**ASSIGNED TASK**:
Edit the material below so that "Facultad de Derecho" is replaced by "Faculty of Law", with every other line left unchanged. Leave the pictures out of the answer.

**DATA IN THIS EXERCISE**:
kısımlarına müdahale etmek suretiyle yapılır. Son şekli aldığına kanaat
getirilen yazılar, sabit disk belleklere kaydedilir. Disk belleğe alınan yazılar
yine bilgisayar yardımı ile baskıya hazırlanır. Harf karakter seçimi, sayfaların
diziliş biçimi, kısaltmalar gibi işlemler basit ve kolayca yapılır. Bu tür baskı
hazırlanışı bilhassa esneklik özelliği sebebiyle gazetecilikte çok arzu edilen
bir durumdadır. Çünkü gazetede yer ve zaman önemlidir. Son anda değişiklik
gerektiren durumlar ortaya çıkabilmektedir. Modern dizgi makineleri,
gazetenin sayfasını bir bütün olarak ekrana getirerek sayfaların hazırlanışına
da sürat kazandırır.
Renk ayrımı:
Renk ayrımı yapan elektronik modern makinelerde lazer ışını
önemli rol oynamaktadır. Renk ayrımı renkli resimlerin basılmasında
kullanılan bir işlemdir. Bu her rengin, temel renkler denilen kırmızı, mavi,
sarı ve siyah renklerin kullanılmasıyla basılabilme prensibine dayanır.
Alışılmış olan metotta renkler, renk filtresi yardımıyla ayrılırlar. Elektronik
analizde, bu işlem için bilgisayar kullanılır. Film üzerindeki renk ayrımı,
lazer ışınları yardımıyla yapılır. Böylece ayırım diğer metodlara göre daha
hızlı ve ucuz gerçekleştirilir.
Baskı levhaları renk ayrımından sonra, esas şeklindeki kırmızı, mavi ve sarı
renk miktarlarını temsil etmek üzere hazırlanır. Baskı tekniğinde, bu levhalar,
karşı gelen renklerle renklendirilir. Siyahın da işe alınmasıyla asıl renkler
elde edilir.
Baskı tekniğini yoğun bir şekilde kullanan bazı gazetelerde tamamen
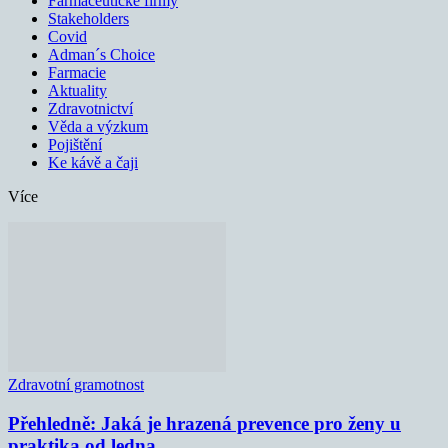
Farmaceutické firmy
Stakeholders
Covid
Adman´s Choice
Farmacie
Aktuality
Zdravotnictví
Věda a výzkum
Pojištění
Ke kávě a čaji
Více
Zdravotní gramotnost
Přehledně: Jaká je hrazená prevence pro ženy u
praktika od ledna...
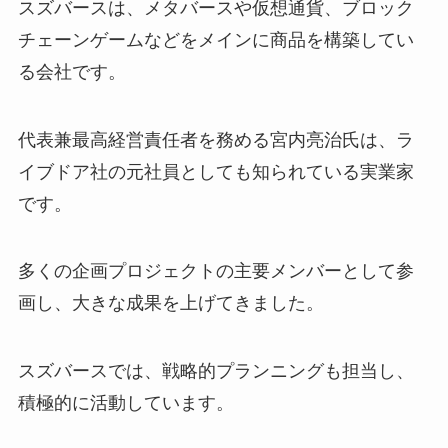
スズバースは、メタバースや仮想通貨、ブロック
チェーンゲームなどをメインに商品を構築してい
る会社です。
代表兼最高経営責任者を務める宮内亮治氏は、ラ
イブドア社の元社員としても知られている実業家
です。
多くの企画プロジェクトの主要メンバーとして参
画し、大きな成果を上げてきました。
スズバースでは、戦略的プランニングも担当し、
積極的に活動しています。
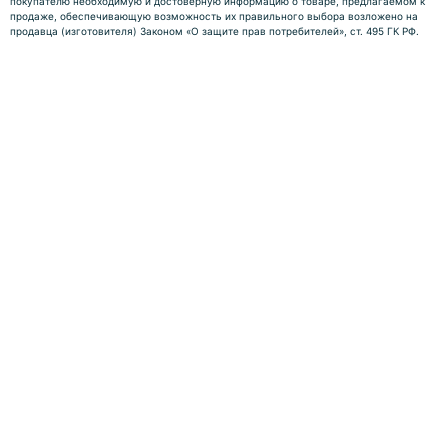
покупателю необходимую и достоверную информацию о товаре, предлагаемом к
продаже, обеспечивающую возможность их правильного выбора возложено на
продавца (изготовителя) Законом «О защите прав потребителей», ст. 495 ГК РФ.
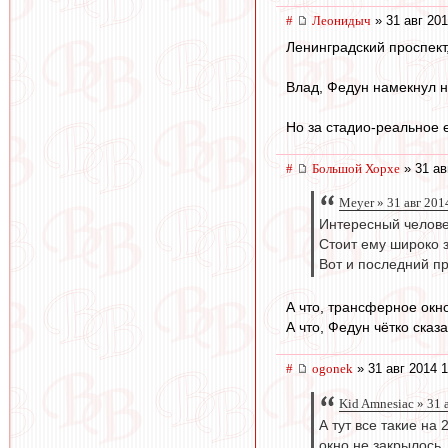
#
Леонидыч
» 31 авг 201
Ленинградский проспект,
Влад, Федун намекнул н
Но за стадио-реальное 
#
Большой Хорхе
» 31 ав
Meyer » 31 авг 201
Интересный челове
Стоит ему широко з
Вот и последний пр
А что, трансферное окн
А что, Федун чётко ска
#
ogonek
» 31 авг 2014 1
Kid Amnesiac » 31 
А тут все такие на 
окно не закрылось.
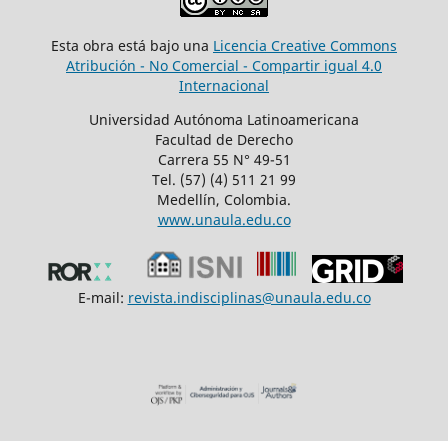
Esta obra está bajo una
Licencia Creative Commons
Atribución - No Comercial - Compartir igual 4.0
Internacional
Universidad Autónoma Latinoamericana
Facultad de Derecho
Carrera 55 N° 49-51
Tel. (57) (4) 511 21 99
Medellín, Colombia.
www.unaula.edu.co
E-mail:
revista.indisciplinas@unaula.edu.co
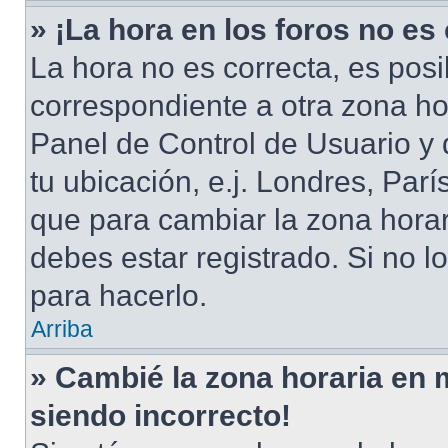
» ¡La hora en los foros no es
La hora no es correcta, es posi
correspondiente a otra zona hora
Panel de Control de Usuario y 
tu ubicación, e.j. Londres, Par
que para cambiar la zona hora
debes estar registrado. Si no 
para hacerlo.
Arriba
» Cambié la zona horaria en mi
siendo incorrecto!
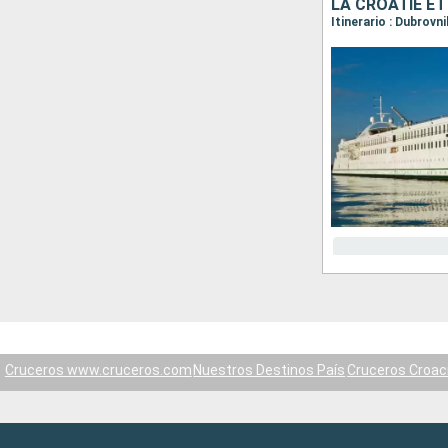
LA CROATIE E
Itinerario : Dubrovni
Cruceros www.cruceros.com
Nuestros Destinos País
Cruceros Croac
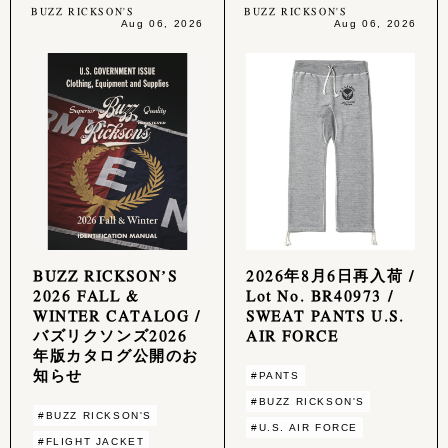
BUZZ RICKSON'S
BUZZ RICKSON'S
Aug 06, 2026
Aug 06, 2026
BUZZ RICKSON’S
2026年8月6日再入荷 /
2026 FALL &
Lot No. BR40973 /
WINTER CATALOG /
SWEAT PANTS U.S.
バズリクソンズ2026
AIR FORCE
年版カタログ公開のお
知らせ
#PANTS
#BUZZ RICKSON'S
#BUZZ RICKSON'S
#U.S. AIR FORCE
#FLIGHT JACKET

**RESPONSE BOX**:
kısımlarına müdahale etmek suretiyle yapılır. Son şekli aldığına kanaat
getirilen yazılar, sabit disk belleklere kaydedilir. Disk belleğe alınan yazılar
yine bilgisayar yardımı ile baskıya hazırlanır. Harf karakter seçimi, sayfaların
diziliş biçimi, kısaltmalar gibi işlemler basit ve kolayca yapılır. Bu tür baskı
hazırlanışı bilhassa esneklik özelliği sebebiyle gazetecilikte çok arzu edilen
bir durumdadır. Çünkü gazetede yer ve zaman önemlidir. Son anda değişiklik
gerektiren durumlar ortaya çıkabilmektedir. Modern dizgi makineleri,
gazetenin sayfasını bir bütün olarak ekrana getirerek sayfaların hazırlanışına
da sürat kazandırır.
Renk ayrımı:
Renk ayrımı yapan elektronik modern makinelerde lazer ışını
önemli rol oynamaktadır. Renk ayrımı renkli resimlerin basılmasında
kullanılan bir işlemdir. Bu her rengin, temel renkler denilen kırmızı, mavi,
sarı ve siyah renklerin kullanılmasıyla basılabilme prensibine dayanır.
Alışılmış olan metotta renkler, renk filtresi yardımıyla ayrılırlar. Elektronik
analizde, bu işlem için bilgisayar kullanılır. Film üzerindeki renk ayrımı,
lazer ışınları yardımıyla yapılır. Böylece ayırım diğer metodlara göre daha
hızlı ve ucuz gerçekleştirilir.
Baskı levhaları renk ayrımından sonra, esas şeklindeki kırmızı, mavi ve sarı
renk miktarlarını temsil etmek üzere hazırlanır. Baskı tekniğinde, bu levhalar,
karşı gelen renklerle renklendirilir. Siyahın da işe alınmasıyla asıl renkler
elde edilir.
Baskı tekniğini yoğun bir şekilde kullanan bazı gazetelerde tamamen
Farmaceutické firmy
Stakeholders
Covid
Adman´s Choice
Farmacie
Aktuality
Zdravotnictví
Věda a výzkum
Pojištění
Ke kávě a čaji
Více
Zdravotní gramotnost
Přehledně: Jaká je hrazená prevence pro ženy u
praktika od ledna...
スズバースは、メタバースや仮想通貨、ブロック
チェーンゲームなどをメインに商品を構築してい
る会社です。
代表兼最高経営責任者を務める宮内亮治氏は、ラ
イブドア社の元社員としても知られている実業家
です。
多くの企画プロジェクトの主要メンバーとして参
画し、大きな成果を上げてきました。
スズバースでは、戦略的プランニングも担当し、
積極的に活動しています。
покупателю необходимую и достоверную информацию о товаре, предлагаемом к
продаже, обеспечивающую возможность их правильного выбора возложено на
продавца (изготовителя) Законом «О защите прав потребителей», ст. 495 ГК РФ.
#
Леонидыч
» 31 авг 201
Ленинградский проспект,
Влад, Федун намекнул н
Но за стадио-реальное 
#
Большой Хорхе
» 31 ав
Meyer » 31 авг 201
Интересный челове
Стоит ему широко з
Вот и последний пр
А что, трансферное окн
А что, Федун чётко ска
#
ogonek
» 31 авг 2014 1
Kid Amnesiac » 31 
А тут все такие на 
окно не закрылось.
Esta obra está bajo una
Licencia Creative Commons
Atribución - No Comercial - Compartir igual 4.0
Internacional
Universidad Autónoma Latinoamericana
Faculty of Law
Carrera 55 N° 49-51
Tel. (57) (4) 511 21 99
Medellín, Colombia.
www.unaula.edu.co
E-mail:
revista.indisciplinas@unaula.edu.co
» ¡La hora en los foros no es
La hora no es correcta, es posi
correspondiente a otra zona hora
Panel de Control de Usuario y 
tu ubicación, e.j. Londres, Par
que para cambiar la zona hora
debes estar registrado. Si no 
para hacerlo.
Arriba
» Cambié la zona horaria en mi
siendo incorrecto!
LA CROATIE E
Itinerario : Dubrovni
Cruceros www.cruceros.com
Nuestros Destinos País
Cruceros Croac
BUZZ RICKSON'S
BUZZ RICKSON'S
Aug 06, 2026
Aug 06, 2026
BUZZ RICKSON’S
2026年8月6日再入荷 /
2026 FALL &
Lot No. BR40973 /
WINTER CATALOG /
SWEAT PANTS U.S.
バズリクソンズ2026
AIR FORCE
年版カタログ公開のお
知らせ
#PANTS
#BUZZ RICKSON'S
#BUZZ RICKSON'S
#U.S. AIR FORCE
#FLIGHT JACKET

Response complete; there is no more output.